Nachdem ich fast 15 Jahre lang Katzen hatte und ich das mit den vielen Haaren wirklich nicht besonders schön fand, war für uns ziemlich schnell klar, dass es ein Hund werden sollte, der nicht haart, der nicht zu groß wird und der von seinem Charakter her ein Begleithund ist, der nicht zu aufgeregt ist und keinen Jagdtrieb hat.

So kamen wir schnell auf die Rassen Pudel, Malteser, Havaneser oder eine Mischung aus diesen Rassen wie z.B. Maltipoo, Havapoo usw. Diese Hybridrassen sind zur Zeit ja sehr „in“ und das hat mich dann doch, je mehr ich mich damit beschäftigt habe, zusehens abgeschreckt. Ein reiner Pudel wäre uns vermutlich zu eigen gewesen und der kann durchaus auch Jagdtrieb haben, ein Malteser wäre mir zu weiß gewesen (ich wollte einfach keinen ganz weißen Hund haben) und dann blieb am Ende der Havaneser übrig, den es eben in allen Farben gibt. Das mit den Farben war aber natürlich nicht der Hauptgrund.

Am Ende sollte natürlich alles irgendwie zusammenpassen und der Hund auch zu uns. Havaneser haaren nicht, da sie keinen Fellwechsel haben. Sie brauchen aber auf Grund ihres Haarkleides natürlich mehr Pflege als z.B. ein Labrador. Havaneser sind sehr intelligent, lieben ihr Rudel, lernen schnell und sind gerne überall mit dabei. Ein echter Familien- und Begleithund und auf Grund der kleinen Größe auch (theoretisch) überall hin mitzunehmen. Das alles waren Kriterien, die für uns sehr wichtig waren.
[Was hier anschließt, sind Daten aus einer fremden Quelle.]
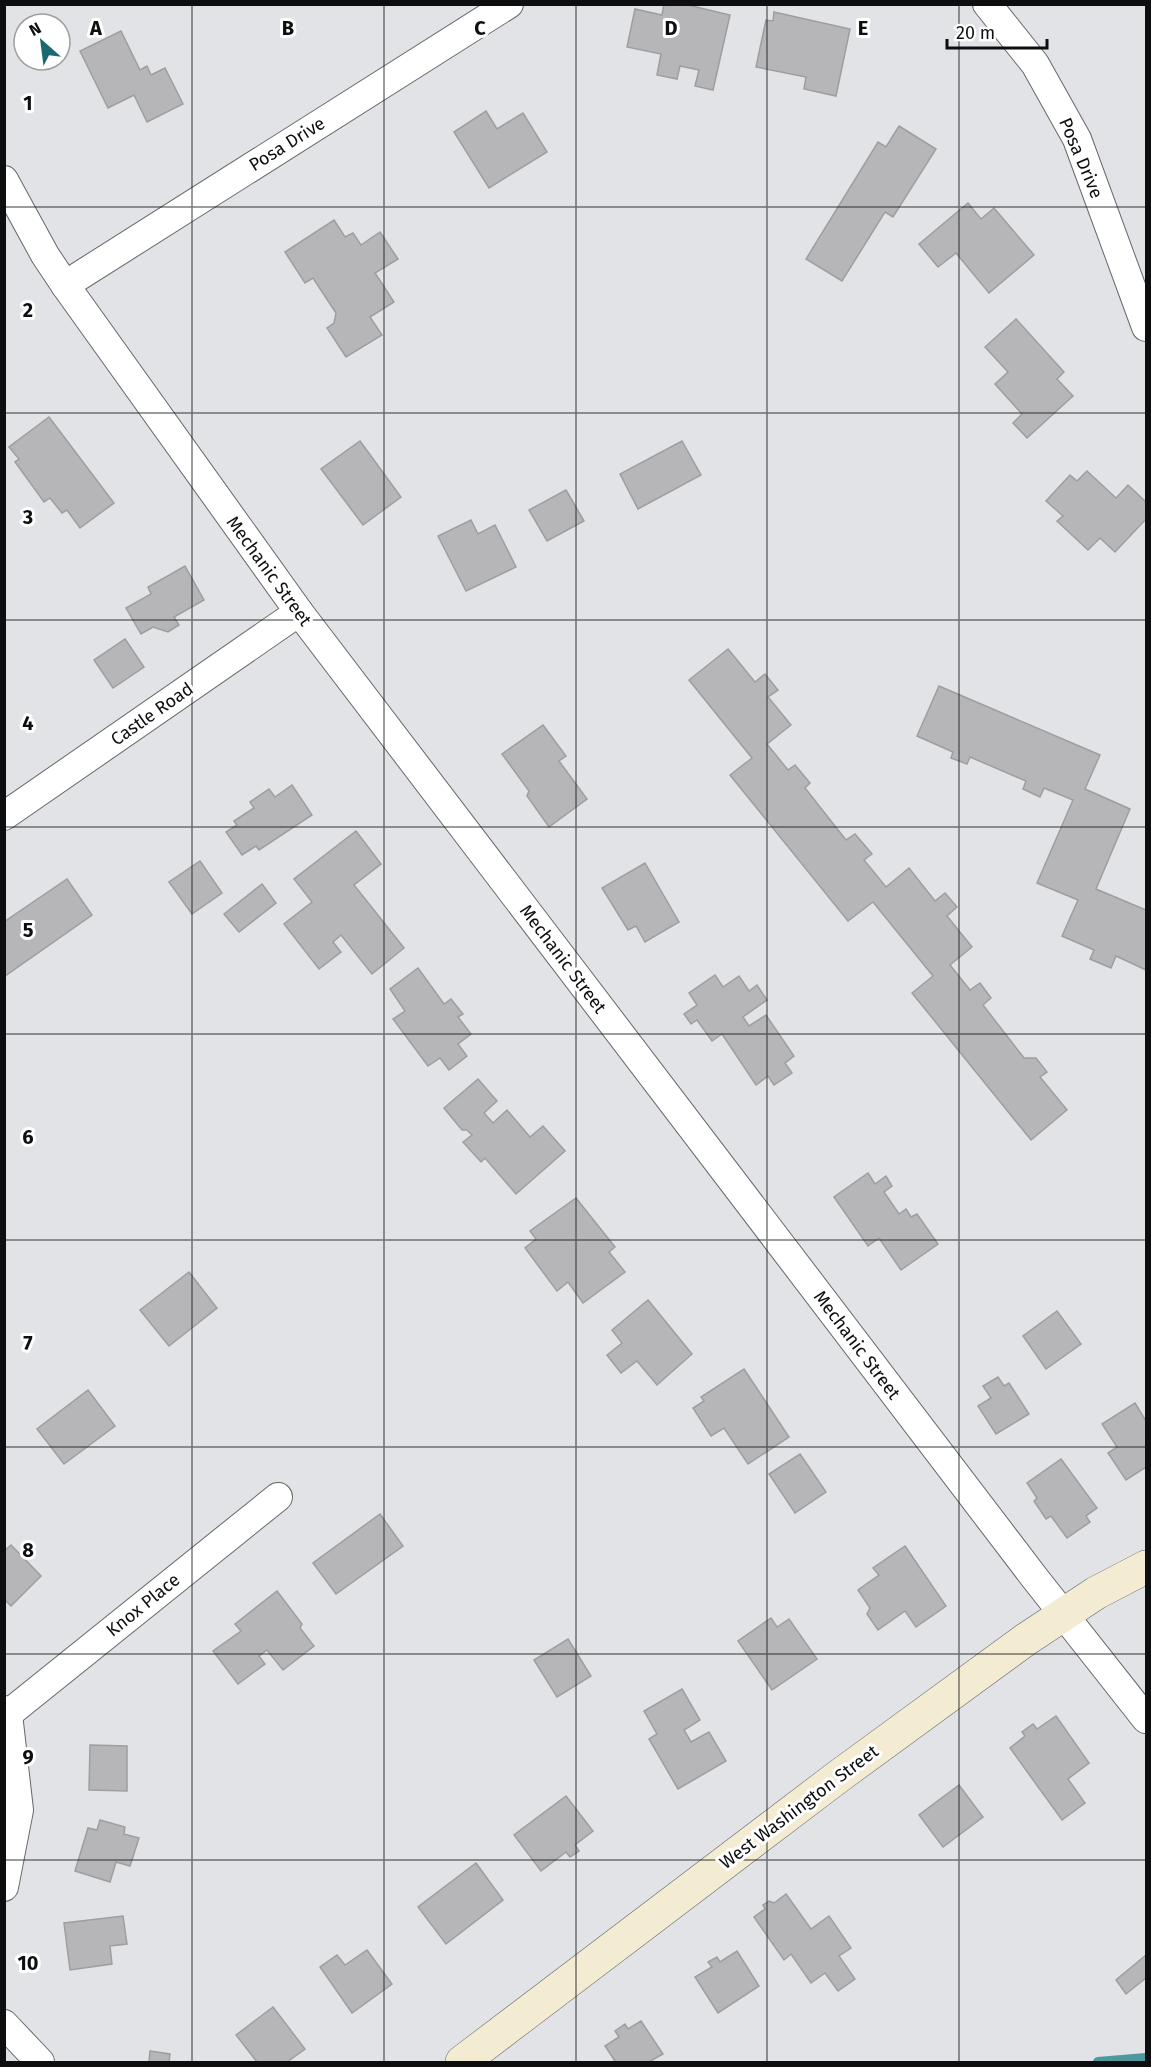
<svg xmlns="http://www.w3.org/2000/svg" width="1151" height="2067" font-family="'Fira Sans',sans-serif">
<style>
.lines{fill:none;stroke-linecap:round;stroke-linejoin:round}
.stream{stroke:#4f989e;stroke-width:10}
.building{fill:#b6b6b9;stroke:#9e9ea1;stroke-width:1.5}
.minor-casing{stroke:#65686a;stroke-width:30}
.secondary-casing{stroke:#65686a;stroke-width:34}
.minor{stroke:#fff;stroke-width:28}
.secondary{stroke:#f3ebd2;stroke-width:33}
.grid{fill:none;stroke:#0d0e0f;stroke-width:1.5;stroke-opacity:0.55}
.labels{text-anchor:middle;stroke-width:6;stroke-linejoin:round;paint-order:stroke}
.street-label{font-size:18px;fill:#0d0e0f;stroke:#fff}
.grid-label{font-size:20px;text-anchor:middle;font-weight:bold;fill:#0d0e0f;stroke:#fff;stroke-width:6;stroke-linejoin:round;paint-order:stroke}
</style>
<rect width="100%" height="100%" fill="#e1e3e6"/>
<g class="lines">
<path class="stream" d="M1098,2062l48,-4"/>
</g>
<g class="building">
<path d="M664,4h20l46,11 -17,75 -18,-4 4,-16 -19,-4 -3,13 -20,-4 4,-21 -34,-7 8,-38 27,6z"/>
<path d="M774,12l76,17 -14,67 -32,-7 2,-12 -50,-10 10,-47 7,1z"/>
<path d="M121,31l19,39 7,-4 4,9 14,-7 18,36 -36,18 -13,-27 -26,13 -28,-57z"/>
<path d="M486,111l11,18 26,-16 24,39 -58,36 -35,-56z"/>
<path d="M899,126l37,23 -43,68 -8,-5 -43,69 -36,-22 72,-117 8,5z"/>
<path d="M968,203l13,16 13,-11 40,47 -45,38 -33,-40 -18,14 -19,-23z"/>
<path d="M334,220l11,17 8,-4 8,12 19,-13 18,27 -23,14 19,29 -24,15 12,18 -36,22 -19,-29 7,-5 2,-10 -23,-35 -8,5 -20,-31z"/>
<path d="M1016,319l48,53 -7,7 16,17 -46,42 -14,-15 9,-9 -27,-30 13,-12 -23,-25z"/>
<path d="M49,417l65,86 -34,25 -13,-18 -5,3 -12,-15 -6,4 -29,-40 4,-3 -10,-12z"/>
<path d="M360,441l41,56 -38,28 -42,-56z"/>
<path d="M682,441l19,34 -63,34 -18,-35z"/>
<path d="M1087,471l29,27 12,-13 18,17v17l-31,33 -15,-14 -12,12 -31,-29 6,-5 -17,-15 24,-26 7,6z"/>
<path d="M566,490l18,31 -37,20 -18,-31z"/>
<path d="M471,520l7,14 17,-9 21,42 -50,24 -28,-55z"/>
<path d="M185,566l19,34 -30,17 5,8 -11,7 -15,-5 -12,7 -15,-26 25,-14 -3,-7z"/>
<path d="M125,639l19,28 -31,21 -19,-28z"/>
<path d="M728,649l27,33 10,-8 13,16 -10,7 23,28 -24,19 21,26 7,-5 15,18 -5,5 41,52 9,-6 17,20 -8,6 22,27 23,-19 26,33 10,-8 12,14 -10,9 25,31 -22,18 20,25 10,-7 11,15 -8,7 41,53h12l11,14 -7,5 27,33 -36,30 -119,-147 21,-17 -60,-74 -25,19 -118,-146 22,-17 -63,-78z"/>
<path d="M939,686l161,69 -15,34 45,20 -34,80 50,21v60l-30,-14 -5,12 -21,-9 4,-9 -32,-14 16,-36 -41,-17 36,-83 -29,-12 -4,9 -17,-8 3,-8 -56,-24 -3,7 -16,-6 2,-6 -36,-16z"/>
<path d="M543,725l23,31 -7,5 28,38 -38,28 -22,-31 2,-5 -27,-37z"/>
<path d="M292,785l20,30 -53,35 -3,-4 -14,9 -16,-23 11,-7 -3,-4 20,-13 -4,-6 19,-13 6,8z"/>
<path d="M356,831l25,33 -27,21 50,63 -32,26 -31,-39 -8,7 8,10 -22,17 -35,-45 28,-22 -18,-23z"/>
<path d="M200,861l22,32 -30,21 -23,-32z"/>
<path d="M645,863l34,59 -34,20 -9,-16 -8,4 -26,-42z"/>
<path d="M67,879l25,36 -87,61 -1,-54z"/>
<path d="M262,884l14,19 -37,29 -15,-18z"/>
<path d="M418,968l26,36 7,-5 12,15 -5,3 13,17 -13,10 9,12 -18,14 -9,-12 -12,8 -35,-47 12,-8 -15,-22z"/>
<path d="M715,975l8,12 16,-11 10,15 8,-6 10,15 -24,17 6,9 17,-11 28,41 -9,7 7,10 -18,12 -6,-9 -12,9 -34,-51 -10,7 -15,-21 -6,4 -7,-10 13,-9 -8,-12z"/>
<path d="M478,1079l19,22 -13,12 9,10 14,-13 23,27 13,-11 22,25 -49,43 -31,-36 -4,4 -18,-20 9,-7 -5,-5h-5l-18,-22z"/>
<path d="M868,1173l7,11 11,-8 6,10 -8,6 15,22 7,-5 5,8 6,-3 21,30 -37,26 -22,-32 -11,8 -34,-49z"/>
<path d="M576,1198l39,49 -6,5 16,20 -42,31 -15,-21 -11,9 -32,-43 11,-9 -6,-8z"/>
<path d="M189,1272l28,36 -48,38 -29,-36z"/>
<path d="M648,1300l44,54 -35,31 -20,-24 -16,12 -14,-18 15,-12 -10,-13z"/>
<path d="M1057,1311l24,33 -35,25 -23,-33z"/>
<path d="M744,1369l45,68 -41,27 -24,-36 -13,8 -18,-28 11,-7 -3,-4z"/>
<path d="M998,1377l6,9 5,-3 20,31 -33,20 -18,-28 13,-8 -8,-12z"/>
<path d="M88,1390l27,36 -51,38 -27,-35z"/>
<path d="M1135,1403l11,18v46l-20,13 -18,-27 9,-6 -15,-23z"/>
<path d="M800,1454l26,38 -31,21 -26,-39z"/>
<path d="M1061,1459l36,49 -11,8 4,6 -23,16 -16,-22 -5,3 -12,-18 3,-3 -10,-15z"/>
<path d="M380,1514l23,32 -67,48 -23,-31z"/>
<path d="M11,1545l30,31 -30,30 -7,-7v-48z"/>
<path d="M905,1546l41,60 -30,21 -11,-16 -27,19 -11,-16 3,-6 -12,-18 21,-15 -6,-7z"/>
<path d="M277,1591l25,33 -2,4 14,18 -31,24 -16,-20 -8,6 6,8 -27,20 -25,-33 28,-20 -6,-7z"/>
<path d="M771,1618l6,9 12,-8 28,40 -45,31 -34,-49z"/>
<path d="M568,1639l23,37 -34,21 -23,-37z"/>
<path d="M682,1689l18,31 -16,10 7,12 18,-10 17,29 -48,28 -29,-50 8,-5 -13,-23z"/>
<path d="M1056,1716l33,47 -21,16 17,24 -23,17 -52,-72 15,-12 -3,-4 11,-8 4,5z"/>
<path d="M90,1745l37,1v45l-38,-1z"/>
<path d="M959,1785l24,32 -40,30 -24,-32z"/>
<path d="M566,1796l27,35 -18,14 4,6 -9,6 -4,-5 -25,19 -27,-36z"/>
<path d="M100,1820l25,7 -1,7 15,4 -9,28 -14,-4 -6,20 -35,-11 13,-43 9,2z"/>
<path d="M476,1863l27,37 -57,44 -28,-37z"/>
<path d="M786,1894l25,35 18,-13 22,32 -12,8 16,23 -17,12 -13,-18 -14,10 -20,-29 -7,6 -30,-43 11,-8 -2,-4 6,-4 5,2z"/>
<path d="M123,1916l4,28 -17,2 2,18 -42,6 -6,-47z"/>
<path d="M367,1950l25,34 -40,29 -32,-46 17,-12 8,10z"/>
<path d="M737,1951l22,35 -41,27 -23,-36 17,-10 -4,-5 9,-5 3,5z"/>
<path d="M1146,1955v23l-20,16 -10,-14z"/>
<path d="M273,2007l32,42 -18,13h-30l-21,-27z"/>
<path d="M641,2021l22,33 -14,8h-36l2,-1 -10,-15 14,-9 -4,-6 10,-7 3,5z"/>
<path d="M150,2051l20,3 -1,8h-20z"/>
</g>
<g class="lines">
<g class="minor-casing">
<g id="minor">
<path d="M987,4l48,60 42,75 69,188"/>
<path d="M4,180l41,75 20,30 234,327 735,965 112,142"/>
<path d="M65,285l444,-281"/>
<path d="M4,816l295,-204"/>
<path d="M4,1710l4,4 11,96 -15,77"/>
<path d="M8,1714l270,-217"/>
<path d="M4,2024l36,38"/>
</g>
</g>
<g class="secondary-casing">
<path id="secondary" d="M462,2062l377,-286 186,-136 71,-47 50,-26"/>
</g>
<use href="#minor" class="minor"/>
<use href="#secondary" class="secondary"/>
</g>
<path class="grid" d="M192,4v2058M384,4v2058M576,4v2058M767,4v2058M959,4v2058M4,207h1142M4,413h1142M4,620h1142M4,827h1142M4,1034h1142M4,1240h1142M4,1447h1142M4,1654h1142M4,1860h1142"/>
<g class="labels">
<g class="street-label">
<text transform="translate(287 144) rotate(-32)" y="6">Posa Drive</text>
<text transform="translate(1081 158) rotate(67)" y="6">Posa Drive</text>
<text transform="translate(269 571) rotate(54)" y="6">Mechanic Street</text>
<text transform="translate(152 714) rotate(-35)" y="6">Castle Road</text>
<text transform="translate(563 959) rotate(53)" y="6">Mechanic Street</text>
<text transform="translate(857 1345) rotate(53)" y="6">Mechanic Street</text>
<text transform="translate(143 1605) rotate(-39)" y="6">Knox Place</text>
<text transform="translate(799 1807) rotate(-37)" y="6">West Washington Street</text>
</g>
</g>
<g class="grid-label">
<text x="96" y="35">A</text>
<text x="288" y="35">B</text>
<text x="480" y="35">C</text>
<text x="671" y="35">D</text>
<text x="863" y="35">E</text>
<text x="28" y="110">1</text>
<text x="28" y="317">2</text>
<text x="28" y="524">3</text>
<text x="28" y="730">4</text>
<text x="28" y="937">5</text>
<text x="28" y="1144">6</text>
<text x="28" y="1350">7</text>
<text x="28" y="1557">8</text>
<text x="28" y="1764">9</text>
<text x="28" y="1970">10</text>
</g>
<rect width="1151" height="2067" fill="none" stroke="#0d0e0f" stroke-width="12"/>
<g transform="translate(42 42) rotate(332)"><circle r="28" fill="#ffffff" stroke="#9e9f9f" stroke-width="1.5"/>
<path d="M0-4.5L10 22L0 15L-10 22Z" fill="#1c6870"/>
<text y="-9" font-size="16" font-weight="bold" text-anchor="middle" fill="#0d0e0f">N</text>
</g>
<path d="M947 39v9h100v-9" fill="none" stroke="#0d0e0f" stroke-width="3"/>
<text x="956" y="39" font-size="18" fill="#0d0e0f" stroke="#ffffff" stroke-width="4.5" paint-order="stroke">20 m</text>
</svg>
Dazu kam, dass wir Bonnie am Ende durch einen (für uns) glücklichen Zufall gefunden haben, denn sie war eigentlich schon vergeben. Die Interessenten mussten aber aus persönlichen Gründen wieder vom Kauf zurücktreten und so haben wir sie entdeckt und waren hin und weg und tatsächlich auch die schnellsten, die auf die Anzeige reagiert haben.  Wir haben uns sofort in Bonnie verliebt, nicht zuletzt auch wegen der Farben. Als wir sie besucht haben war sie knapp acht Wochen alt und von allen sechs Welpen die einzige, die sofort auf uns zugerannt kam. Da war es dann sowieso klar, dass wir sie nehmen werden. Wir hatten sie gefunden und am Ende hat sie uns die Bestätigung gegeben, dass sie die richtige Entscheidung für uns war. Wir haben uns praktisch gesucht und gefunden. Das hat auch die Züchterin gemeint, die sich ein Bild von uns gemacht hat und meinte, dass Bonnie zu uns passt wie Arsch auf Eimer  🙂

Bonnie (eigentlich Queeny) kommt aus einer Liebhaberzucht, die es schon seit über 20 Jahren gibt. Wir waren sehr angetan, von der Züchterin, den Hündinnen und der Art und Weise, wie die kleinen Welpen aufwachsen. Alles in allem hatten wir ein richtig gutes Gefühl und so zog Bonnie Mitte März bei uns ein.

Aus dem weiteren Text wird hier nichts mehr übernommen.